▶ _Required task 1_:
Answer these questions about the pole fitness article, one line each:
(a) What is Cassie Palmer's field of study?
(b) In which city did Palmer take her first pole class?
(c) Which organization gives the description of pole fitness as a form of dance gymnastics?
▶ _Required task 2_:
Count the lines in the listing that contain the string "tuplet", treating case as significant. Reply with the number only.

CHAMPAIGN — If you walked into Cassie Palmer's Champaign apartment, you might be surprised to see in her living room a floor-to-ceiling pole.
She's not a dancer at a strip club.
The fifth-year Ph.D. candidate in educational psychology actually is a classically trained dancer who essentially brought pole fitness, one of the latest exercise crazes, to Champaign-Urbana and the University of Illinois campus.
She became hooked on pole, as practitioners call it for short, after she "accidentally" took a pole class in Chicago a few years ago. Now she tries to have at least one pole in her home.
"I always arrange my furniture around the pole. It's the most important thing," she said.
So what is pole fitness?
It's a form of dance gymnastics, using a steel dance pole, that requires strength, endurance and flexibility — with emphasis on the arms, shoulders, back and core, says the International Pole Dance Fitness Association.
Skilled pole athletes like Palmer can perform spins, mounts and climbs — and acrobatic moves such as uprights, inverts and rotations.

▶ _Data for the task_:
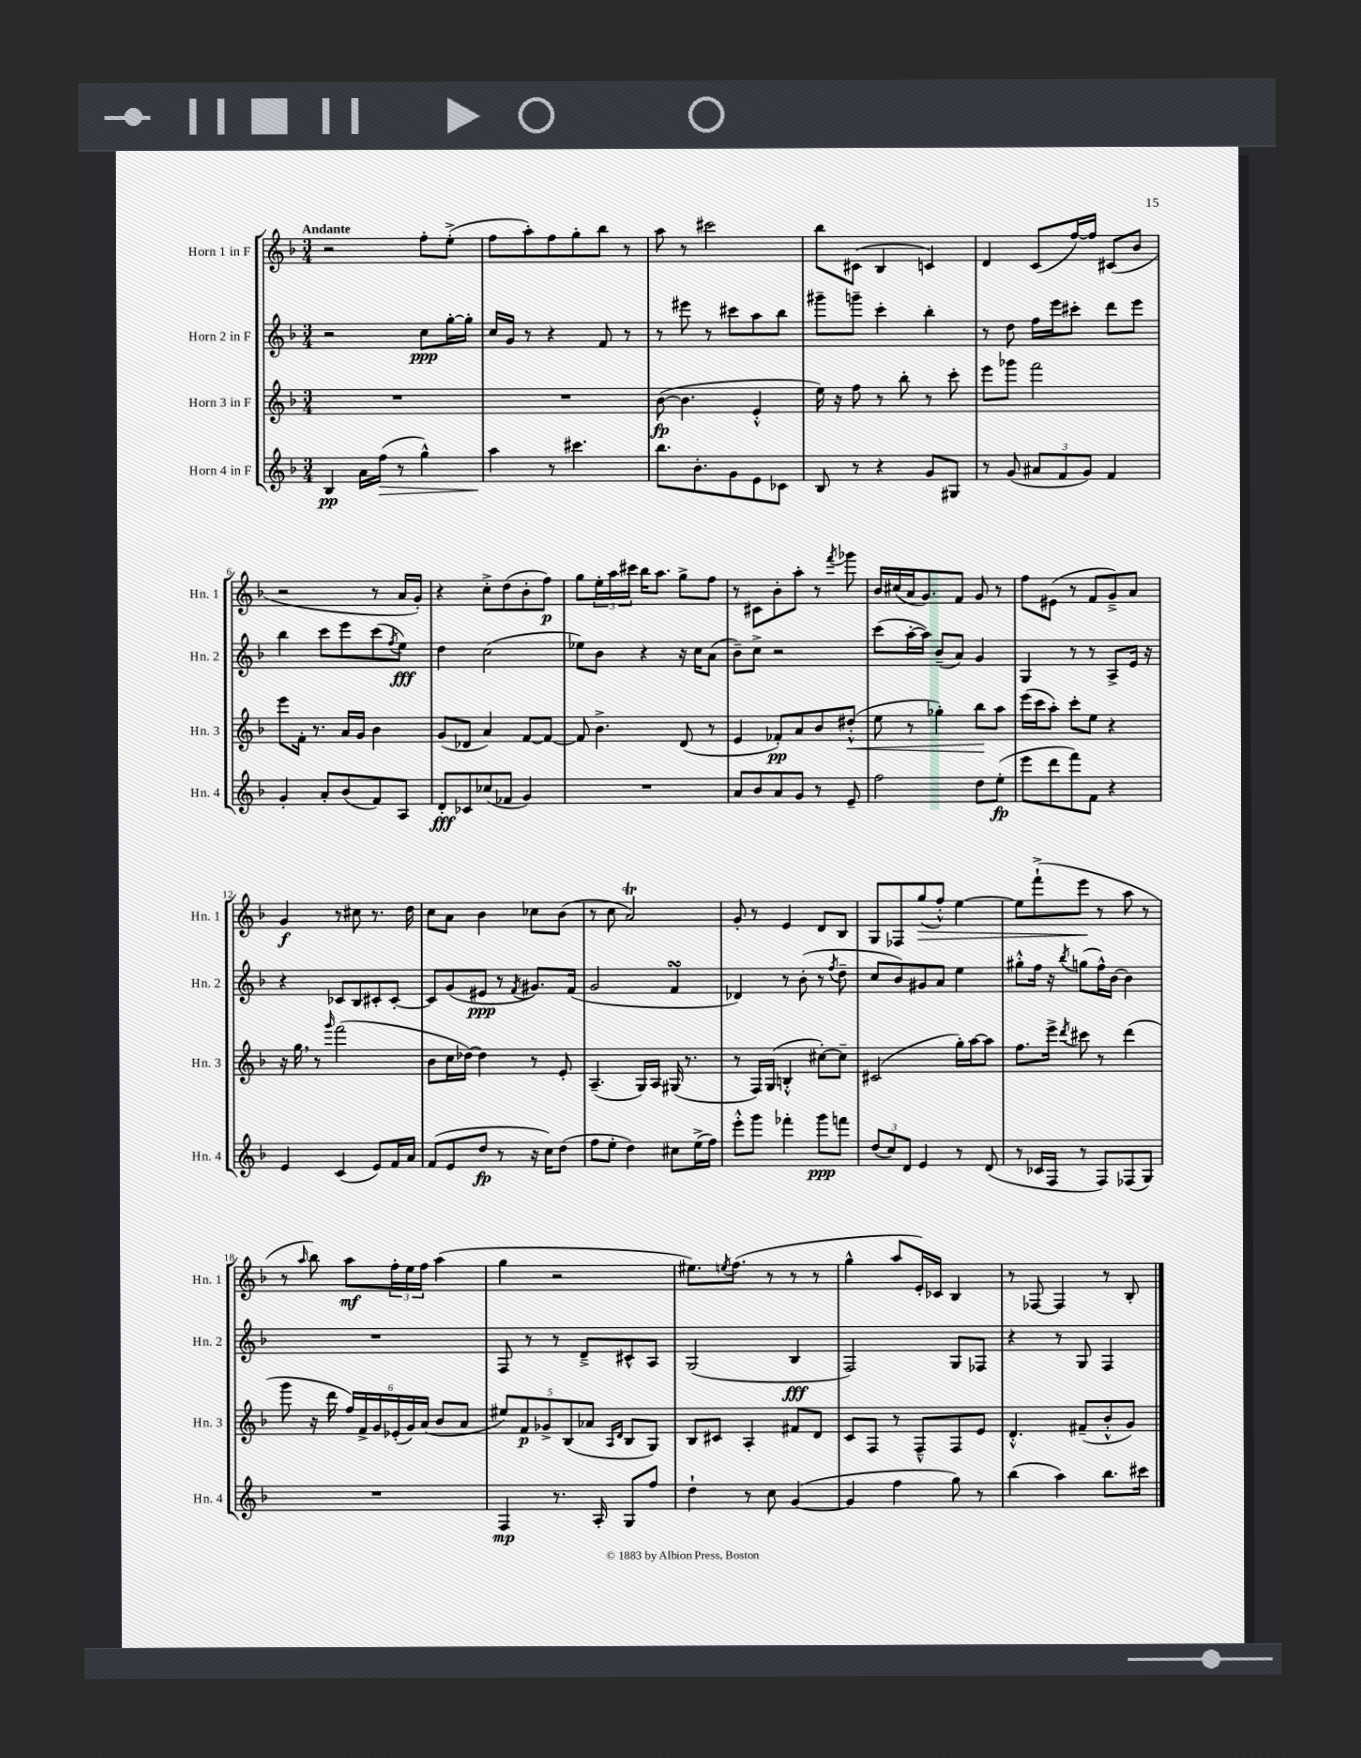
<<
\new StaffGroup <<
\new Staff = "s0" \with { instrumentName = "Horn 1 in F" shortInstrumentName = "Hn. 1" } {
    \clef treble \key f \major \numericTimeSignature \time 3/4 \tempo "Andante"
    r2 f''8-. e''8-.->( |
    f''8 a''8-.) f''8 g''8-. bes''8 r8 |
    a''8 r8 cis'''2 |
    bes''8 cis'8( bes4 c'4) |
    d'4 c'8( f''16~) f''16 cis'8( bes'8 |
    r2 r8 a'16 g'16-.) |
    r4 c''8-.-> d''8( bes'8-. f''8\p) |
    g''8 \tuplet 3/2 { e''16-. a''16 cis'''16 } bes''16 a''8. g''8-> f''8 |
    r8 cis'8 bes'8-. a''8-. r8 \acciaccatura { f'''8 } ges'''8 |
    bes'16 cis''16( a'16 g'8.) f'8 g'8 r8 |
    f''8 eis'8( r8 f'8 g'8--->) a'8 |
    g'4\f r8 cis''8 r8. d''16 |
    c''8 a'8 bes'4 ces''8 bes'8( |
    r8 c''8 a'2\trill) |
    g'8-. r8 e'4 d'8 bes8 |
    g8 fes8 g''8\>( f''8-.-^) e''4~ |
    e''8 f'''8-!->( e'''8\! r8 a''8 r8 |
    r8 \grace { a''16 } bes''8) a''8\mf \tuplet 3/2 { f''16-. e''16 f''16 } a''4( |
    g''4 r2 |
    eis''8.) \acciaccatura { e''8 } f''8.( r8 r8 r8 |
    g''4-^ a''8 e'16-.) ces'16 bes4 |
    r8 fes8~ fes4 r8 bes8-. \bar "|." |
}
\new Staff = "s1" \with { instrumentName = "Horn 2 in F" shortInstrumentName = "Hn. 2" } {
    \clef treble \key f \major \numericTimeSignature \time 3/4
    r2 c''8\ppp g''16~-. g''16-. |
    c''16 g'16 r8 r4 f'8 r8 |
    r8 eis'''8 r8 cis'''8 a''8 bes''8 |
    gis'''8-- g'''8-- c'''4-. bes''4-. |
    r8 d''8 f''16 e'''16 cis'''8-. d'''8 e'''8 |
    bes''4 c'''8 e'''8 c'''8( \acciaccatura { f''8 } e''8\fff) |
    d''4 c''2( |
    ees''8) bes'8 r4 r16 c''16 a'8( |
    bes'8--) c''8-> r2 |
    c'''8( a''16~-. a''16) bes'8--( a'8) g'4 |
    g4 r8 r8 a8-> e'16 r16 |
    r4 ces'8 bes8 cis'8-. cis'8~-. |
    cis'8 g'8( eis'8\ppp r8 \acciaccatura { f'8 } gis'8.) f'16( |
    g'2 f'4\turn |
    des'4) r8 bes'8-.( r8 \acciaccatura { f''8 } d''8-- |
    c''8 bes'8) gis'8 a'8 e''4 |
    gis''8-.-^ f''16 r16 \acciaccatura { bes''8 } g''8( f''16-^) bes'16~ bes'4 |
    R2. |
    f8 r8 r8 d'8---> cis'8-^ a8 |
    g2( bes4\fff |
    f2) g8 fes8 |
    r4 r8 g8 f4 \bar "|." |
}
\new Staff = "s2" \with { instrumentName = "Horn 3 in F" shortInstrumentName = "Hn. 3" } {
    \clef treble \key f \major \numericTimeSignature \time 3/4
    R2. |
    R2. |
    bes'8~\fp( bes'4. e'4-.-^ |
    e''16) r16 f''8 r8 bes''8-. r8 c'''8-. |
    e'''8 ges'''8 f'''2 |
    e'''8 f'16-. r8. a'16 g'16 bes'4 |
    g'8( des'8 a'4) f'8~ f'8~ |
    f'8 bes'4.-> d'8( r8 |
    e'4 fes'8-.\pp) a'8 bes'8 dis''8-.-^\<( |
    e''8 r8 ges''4-.) bes''8\! a''8 |
    e'''16( c'''16 a''8-.) c'''8-. e''8 r4 |
    r16 g''16 \breathe r8 \grace { g'''16 } f'''2( |
    bes'8 c''16 des''16~) des''4 r8 e'8-. |
    a4.--( g16) a16 gis16( r8. |
    r8 f16) g16( b4-.-^ cis''8~-.) cis''8-- |
    cis'2( g''16-.) a''16~ a''8 |
    f''8. e'''16-> \acciaccatura { d'''8 } cis'''8 r8 d'''4( |
    g'''8 r16 d'''16 \tuplet 6/4 { f''16) f'16-> g'16 ees'16-.( g'16) a'16( } bes'8 a'8 |
    \tuplet 5/4 { eis''8) f'8\p ges'8-> bes8( aes'8 } \grace { a16 d'16 } bes8 g8) |
    bes8 cis'8 a4-. fis'8 d'8 |
    c'8 f8 r8 f8---^ f8 e'8 |
    d'4.-.-^ fis'8--( bes'8-.-^ g'8) \bar "|." |
}
\new Staff = "s3" \with { instrumentName = "Horn 4 in F" shortInstrumentName = "Hn. 4" } {
    \clef treble \key f \major \numericTimeSignature \time 3/4
    bes4\pp a'16 f''16\>( r8 g''4-^) |
    a''4\! r8 cis'''4. |
    bes''8. bes'8.-. g'8 e'8 ces'8 |
    bes8 r8 r4 g'8 gis8 |
    r8 g'8( \tuplet 3/2 { ais'8 f'8 g'8) } f'4 |
    g'4-. a'8-. bes'8( f'8) a8 |
    d'8-.\fff ces'8 ces''8( fes'8 g'4) |
    R2. |
    a'8 bes'8 a'8 g'8 r8 e'8-- |
    f''2 d''8 e''8-.\fp( |
    e'''8 d'''8 f'''8) f'8 r4 |
    e'4 c'4( e'8) f'16 a'16 |
    f'8( e'8 d''8\fp r8 r16 c''16) d''8( |
    f''8 e''8-. d''4) cis''8 e''16->( f''16) |
    e'''8-.-^ g'''8 fes'''4-. g'''8\ppp f'''8 |
    \tuplet 3/2 { d''8( c''8) d'8 } e'4 r8 d'8( |
    r8 ces'16 f16 r8 f8) fes8( g8) |
    R2. |
    f4\mp r8. a16-. g8 f''8 |
    d''4-! r8 c''8 g'4~( |
    g'4 f''4 g''8) r8 |
    bes''4( a''4) bes''8. cis'''16 \bar "|." |
}
>>
>>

▶ _Task response 1_:
(a) Educational psychology
(b) Chicago
(c) The International Pole Dance Fitness Association

▶ _Task response 2_:
6